Say that $V$ is a finite-dimensional real normed vector space, where for some $v \in V$ the norm is notated by $\|v\|$. Then say that $V^*$ is the dual space of linear functionals on $V$.
The "dual norm" $\| \cdot \|^*$ naturally exists on $V^*$, given for some $v^* \in V^*$ by
$\displaystyle\|v^*\|^* = \sup_{v \in V} \left\{ \frac{|\langle v^*, v\rangle|}{\|v\|} \right\} = \sup_{v \in V} \left\{ |\langle v^*, v\rangle| : \|v\| = 1 \right\}$
for $\langle v^*,v \rangle$ the dual pairing between $v^*$ and $v$.
If a basis is chosen for $V$, then is vectors can be represented as $\mathbb{R}$-tuples. Sometimes the original norm on $V$ can be denoted by a closed-form expression on the entries of this tuple. For instance, the $\ell_p$ norm on a vector $(x_1, x_2, ..., x_n)$ is given by $\left(|x_1|^p + |x_2|^p + ... + |x_n|^p\right)^{\frac{1}{p}}$.
In these cases, is there a specific algorithm for finding a closed-form expression for the dual norm given the dual basis of $V^*$?
(Obviously the solution is well known for the $\ell_p$ norm, but what about in general?)
There is no algorithm to find a closed form expression for the dual norm, even in two dimensions. For example, let the unit disk be $\{(x,y): x^2+|y|+p(x^2) \le 1 \}$ where $p$ is a polynomial of high degree with sufficiently small coefficients so that the unit disk is convex.
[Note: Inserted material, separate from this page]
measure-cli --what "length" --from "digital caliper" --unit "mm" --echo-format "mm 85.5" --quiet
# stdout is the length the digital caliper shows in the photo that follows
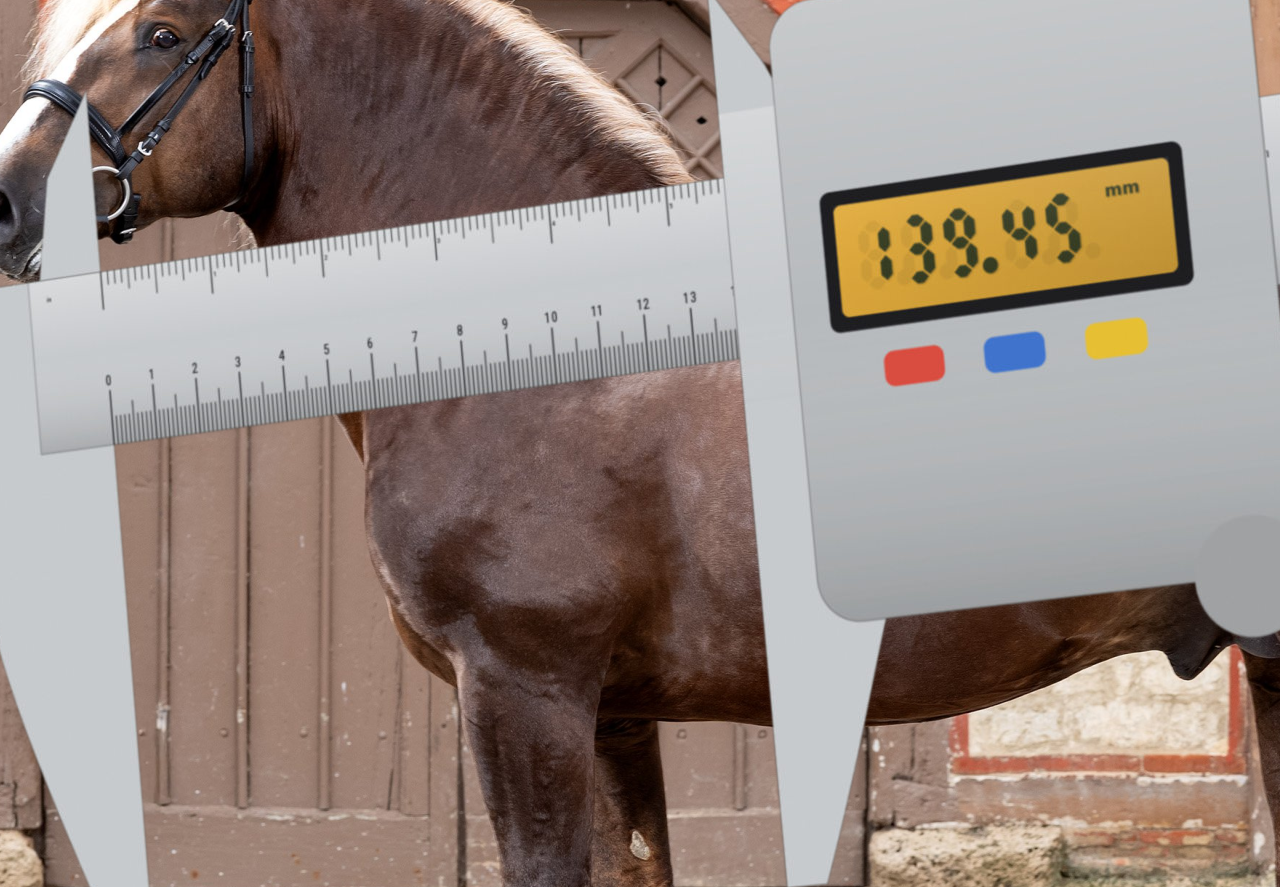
mm 139.45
Finding the dual norm of vector $(t, 1)$ ($t$ small) leads to the search for point on the graph of $y=1-x^2-p(x^2)$ with slope $-t$. This amounts* to solving $2x+2xp'(x^2)=t$. Since $p$ can be a generic polynomial of high degree (as long as the coefficients are small), there is no closed form for the solution.
(*) One can imagine finding the minimum without equating the derivative to zero; but the methods for doing so are algorithmic and do not produce a closed-form expression for the minimum in terms of $t$.